# sulfuric cell success



## TheArchitect (Jun 7, 2008)

i really like this method... with the copper basket i'm stripping about 1/3 lb per hour. thanks for everyones help!!!

the basket
[img:1600:1200]http://usera.imagecave.com/mitchwfsu/copperbasket.JPG[/img]

the gold
[img:1600:1200]http://usera.imagecave.com/mitchwfsu/wetAupowder.JPG[/img]

the cell
[img:1600:1200]http://usera.imagecave.com/mitchwfsu/sulfuriccell.JPG[/img]


----------



## Noxx (Jun 7, 2008)

It works even with an automatic battery charger ?


----------



## lazersteve (Jun 7, 2008)

Noxx,

The cell will work fine with just about any charger except the ones that have electronic feed back circuits in them.
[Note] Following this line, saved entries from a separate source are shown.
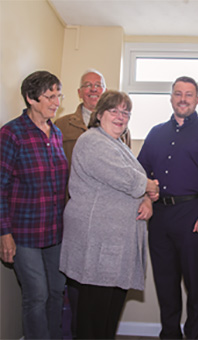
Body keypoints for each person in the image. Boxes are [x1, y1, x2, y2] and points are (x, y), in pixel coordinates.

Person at [59, 90, 159, 339]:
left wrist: (146, 198)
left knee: (108, 313)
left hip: (114, 243)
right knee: (93, 317)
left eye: (125, 112)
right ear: (99, 114)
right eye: (114, 110)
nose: (120, 116)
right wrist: (148, 186)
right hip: (97, 244)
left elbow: (134, 180)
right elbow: (126, 178)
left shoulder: (117, 144)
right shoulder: (93, 140)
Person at [138, 76, 198, 340]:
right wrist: (145, 193)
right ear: (171, 97)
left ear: (197, 100)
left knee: (196, 286)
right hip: (160, 217)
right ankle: (169, 335)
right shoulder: (156, 132)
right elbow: (140, 170)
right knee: (166, 285)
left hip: (194, 215)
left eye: (189, 94)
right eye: (178, 93)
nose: (183, 99)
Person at [55, 69, 131, 337]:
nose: (92, 89)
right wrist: (146, 185)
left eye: (98, 85)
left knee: (100, 297)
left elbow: (125, 174)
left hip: (108, 223)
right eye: (87, 85)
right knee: (81, 292)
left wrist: (144, 194)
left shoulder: (121, 133)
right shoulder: (63, 126)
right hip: (81, 216)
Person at [0, 70, 68, 339]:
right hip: (24, 232)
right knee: (36, 294)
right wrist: (4, 234)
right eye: (49, 97)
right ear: (30, 98)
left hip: (55, 231)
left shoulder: (57, 133)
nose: (56, 102)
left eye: (58, 96)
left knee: (55, 291)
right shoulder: (12, 133)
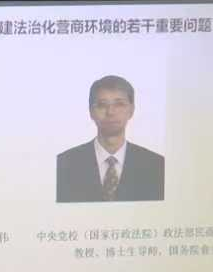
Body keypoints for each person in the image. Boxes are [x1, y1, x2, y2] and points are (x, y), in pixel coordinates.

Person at [56, 74, 165, 202]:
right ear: (91, 111)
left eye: (119, 104)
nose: (110, 112)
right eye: (102, 105)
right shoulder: (64, 164)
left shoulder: (156, 165)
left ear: (131, 110)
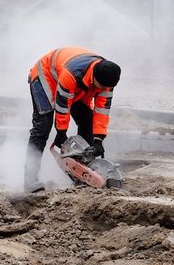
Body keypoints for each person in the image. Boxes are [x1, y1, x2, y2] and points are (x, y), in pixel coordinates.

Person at [24, 46, 121, 192]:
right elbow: (62, 107)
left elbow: (102, 111)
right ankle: (30, 180)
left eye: (105, 88)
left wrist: (98, 140)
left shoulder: (107, 80)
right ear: (94, 76)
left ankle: (82, 173)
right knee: (42, 128)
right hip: (46, 77)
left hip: (75, 86)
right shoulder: (72, 74)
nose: (102, 90)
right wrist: (61, 133)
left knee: (86, 121)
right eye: (100, 86)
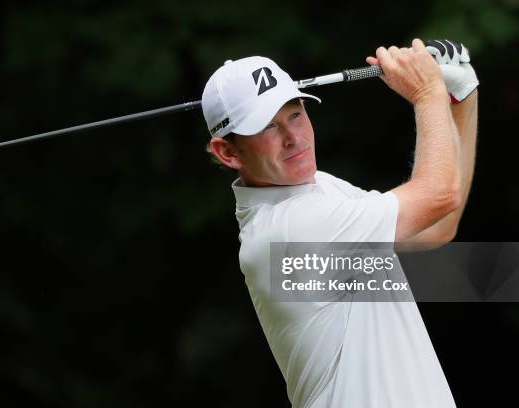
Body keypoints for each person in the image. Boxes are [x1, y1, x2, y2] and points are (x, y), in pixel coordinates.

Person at [201, 39, 478, 407]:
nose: (292, 138)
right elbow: (440, 195)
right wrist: (427, 93)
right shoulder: (289, 230)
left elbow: (437, 225)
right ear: (228, 152)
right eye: (267, 127)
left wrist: (459, 97)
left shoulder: (319, 190)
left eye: (295, 114)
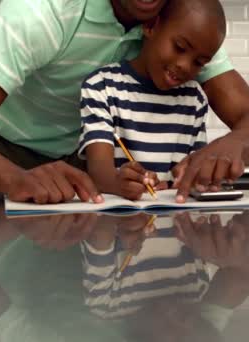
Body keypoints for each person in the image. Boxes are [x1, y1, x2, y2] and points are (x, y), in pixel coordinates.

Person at [0, 0, 249, 204]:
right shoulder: (43, 10)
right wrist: (16, 178)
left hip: (73, 168)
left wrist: (230, 145)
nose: (186, 62)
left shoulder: (176, 19)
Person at [79, 0, 225, 202]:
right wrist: (117, 183)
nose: (184, 65)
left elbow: (190, 170)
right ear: (150, 27)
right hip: (115, 224)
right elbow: (98, 171)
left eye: (199, 62)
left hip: (171, 225)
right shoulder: (101, 86)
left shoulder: (195, 99)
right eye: (179, 47)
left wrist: (184, 181)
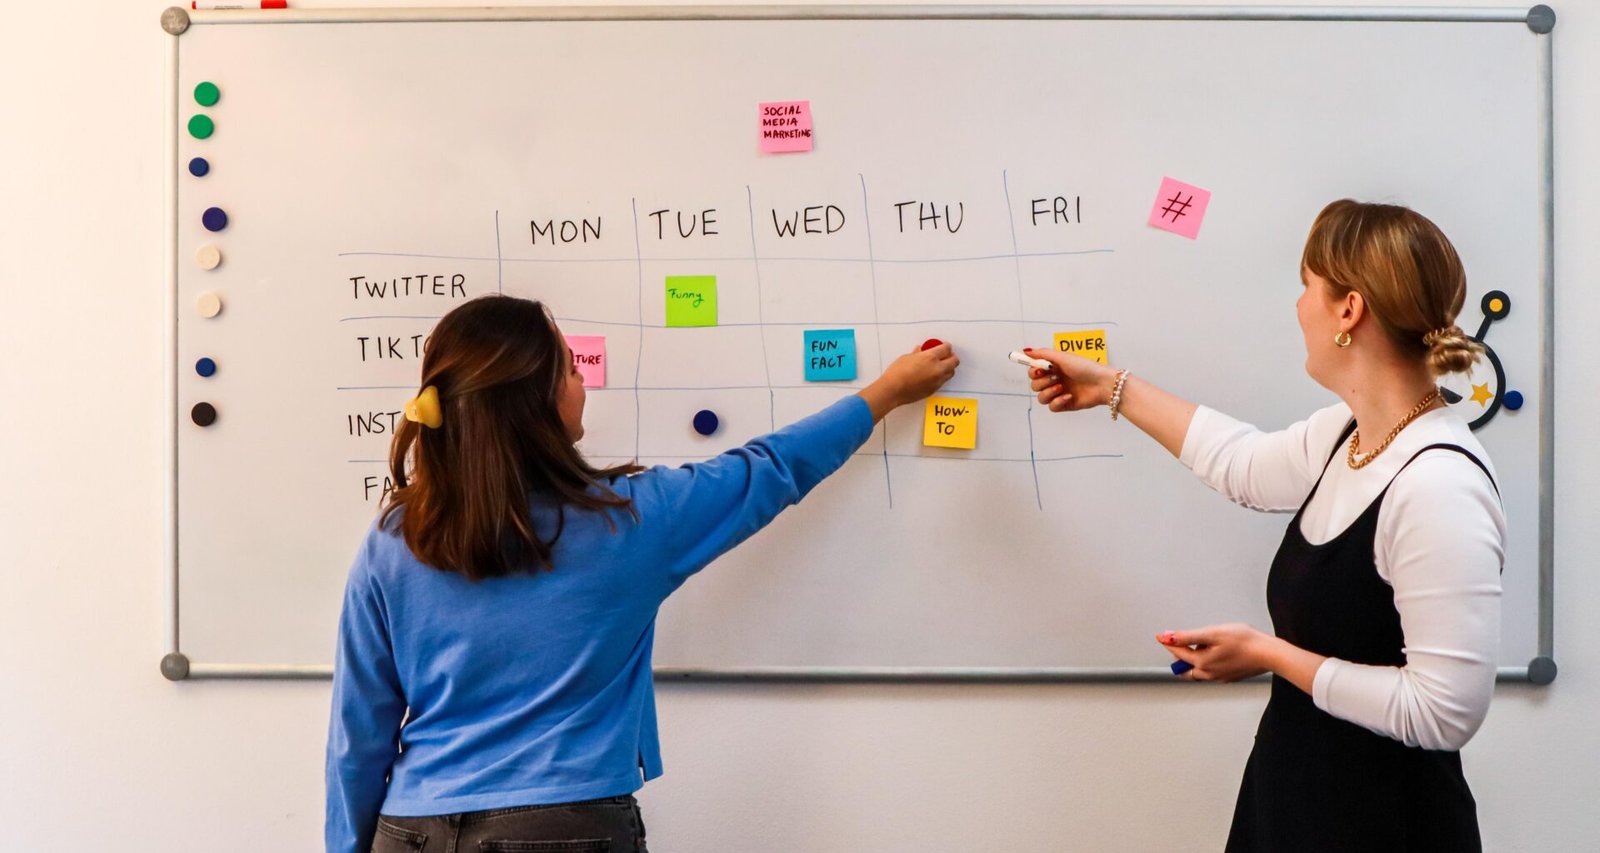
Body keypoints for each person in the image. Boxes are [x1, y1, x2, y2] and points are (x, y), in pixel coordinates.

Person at [326, 294, 958, 853]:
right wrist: (886, 393)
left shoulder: (392, 540)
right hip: (563, 828)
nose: (583, 383)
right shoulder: (630, 522)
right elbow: (774, 467)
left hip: (410, 830)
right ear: (536, 401)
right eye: (571, 368)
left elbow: (359, 739)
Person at [1026, 199, 1504, 852]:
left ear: (1349, 310)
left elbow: (1443, 711)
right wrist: (1113, 387)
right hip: (1296, 798)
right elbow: (1241, 463)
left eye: (1307, 286)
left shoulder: (1437, 484)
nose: (1298, 305)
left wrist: (1269, 654)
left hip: (1387, 824)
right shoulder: (1349, 434)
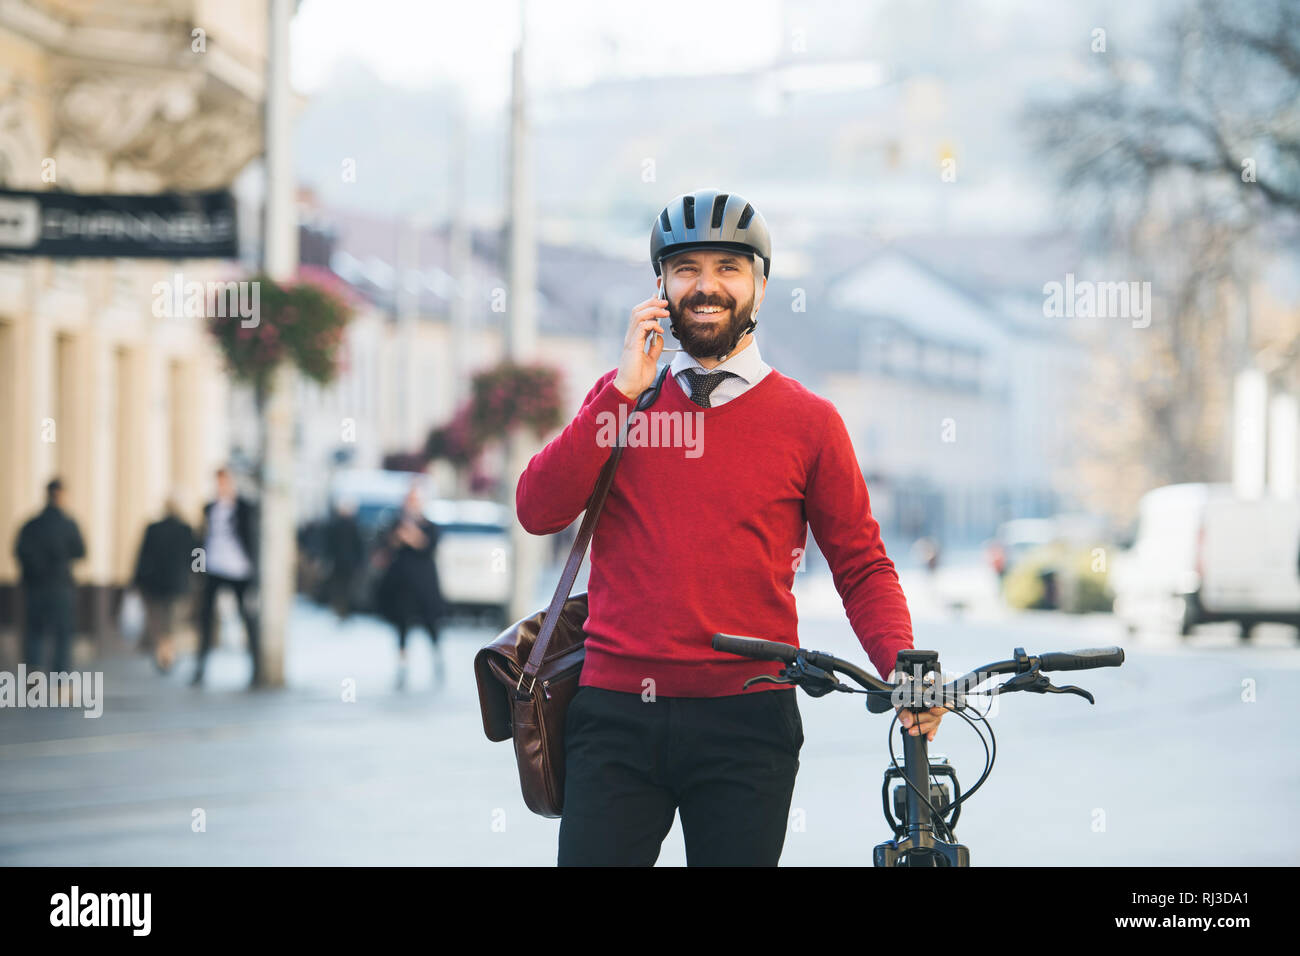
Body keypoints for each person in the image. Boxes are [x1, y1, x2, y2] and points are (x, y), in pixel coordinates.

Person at [516, 188, 945, 867]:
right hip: (615, 715)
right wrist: (623, 391)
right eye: (686, 268)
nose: (706, 285)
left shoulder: (810, 422)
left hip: (748, 721)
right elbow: (538, 510)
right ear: (660, 286)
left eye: (729, 267)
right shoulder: (622, 399)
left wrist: (902, 668)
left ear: (761, 287)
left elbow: (861, 565)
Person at [14, 478, 86, 702]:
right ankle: (61, 686)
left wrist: (34, 571)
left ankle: (34, 684)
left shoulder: (31, 524)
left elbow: (19, 551)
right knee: (63, 635)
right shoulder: (68, 523)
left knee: (35, 632)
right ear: (61, 495)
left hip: (35, 588)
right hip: (60, 588)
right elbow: (81, 551)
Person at [372, 482, 448, 688]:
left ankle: (437, 660)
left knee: (431, 624)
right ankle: (402, 666)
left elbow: (429, 545)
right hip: (402, 584)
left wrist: (412, 536)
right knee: (402, 625)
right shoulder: (395, 523)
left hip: (424, 583)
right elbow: (385, 546)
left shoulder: (429, 525)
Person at [193, 466, 261, 688]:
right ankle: (200, 667)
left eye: (225, 482)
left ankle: (255, 666)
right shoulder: (209, 508)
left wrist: (255, 573)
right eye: (218, 482)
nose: (221, 487)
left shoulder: (244, 508)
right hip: (213, 568)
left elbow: (254, 539)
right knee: (205, 618)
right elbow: (200, 542)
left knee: (246, 618)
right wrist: (197, 570)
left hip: (239, 569)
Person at [131, 495, 199, 673]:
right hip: (178, 583)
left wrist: (136, 580)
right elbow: (197, 555)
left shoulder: (153, 529)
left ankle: (163, 652)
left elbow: (142, 555)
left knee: (158, 620)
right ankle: (167, 653)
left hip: (154, 583)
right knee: (171, 621)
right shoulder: (186, 529)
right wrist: (198, 575)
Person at [322, 498, 364, 621]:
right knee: (340, 588)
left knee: (346, 589)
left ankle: (344, 611)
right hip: (341, 563)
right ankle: (340, 611)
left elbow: (358, 545)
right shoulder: (338, 525)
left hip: (346, 563)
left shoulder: (350, 525)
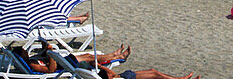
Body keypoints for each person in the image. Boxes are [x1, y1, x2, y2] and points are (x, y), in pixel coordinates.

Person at [12, 42, 197, 79]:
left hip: (64, 61)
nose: (26, 52)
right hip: (63, 65)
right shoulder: (32, 64)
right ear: (21, 56)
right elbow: (50, 72)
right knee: (91, 58)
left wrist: (46, 50)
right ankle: (117, 56)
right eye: (23, 51)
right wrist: (51, 54)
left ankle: (117, 55)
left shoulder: (32, 59)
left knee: (91, 56)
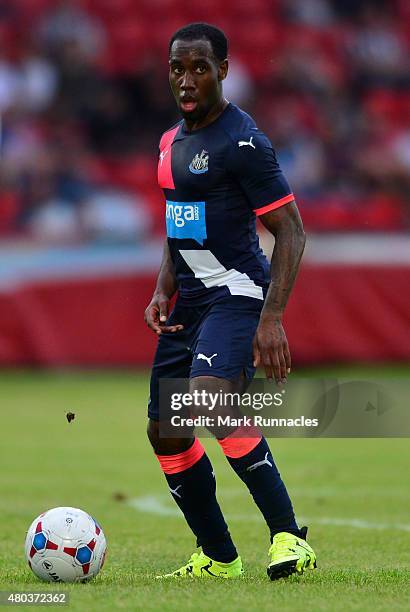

If the charge has a voltage selector switch on it and an analog meter it most likely will work.

Steve


----------



## Noxx (Jun 7, 2008)

Oh I see.

Do you have an idea of the minimum amperage needed to make an electrolysis in about an hour ? Let say you have a gold/silver anode and your electrolyte is nitric acid. 

I know the answer depends on acid concentration, anode dimension, etc, but I want to know if it's better to get like +50 amps or less like 10-20. I don't want to solution to overheat also lol.

Thanks


----------



## TheArchitect (Jun 7, 2008)

Hi Nox, i set it on manual 6V and it's working fine, the most amps it has pulled is about 15.


----------



## lazersteve (Jun 8, 2008)

Noxx,

The real limitation to your amperage is going to be the size of the leads which connect to the anode. If your leads are very small they will melt when the current goes above the rated amperage. You can find the rated amps of each wire size by checking an AWG wire gauge chart like this one:

Scroll Down for Chart

Remember the closer you get to the maximum ratings the higher the temperature of the wire lead.

Steve


----------



## Anonymous (Jun 23, 2008)

Could you post a material list.Or point me to where i can find them .Yours look realy cool.


----------



## lazersteve (Jun 23, 2008)

Hello,

Have you visited my website http://www.goldrecovery.us and watched the videos?

Login as user name gold and password goldm1ner* . Click I Agree, then expand the Cell video section by clicking the 'Show' link.


If you still have questions post them here.


Steve


----------



## TheArchitect (Jun 24, 2008)

yes... Steve's site is a goldmine of information (as well at Nox's site here). Everything came from Steve's videos and posts here. 

Thanks again Steve!


----------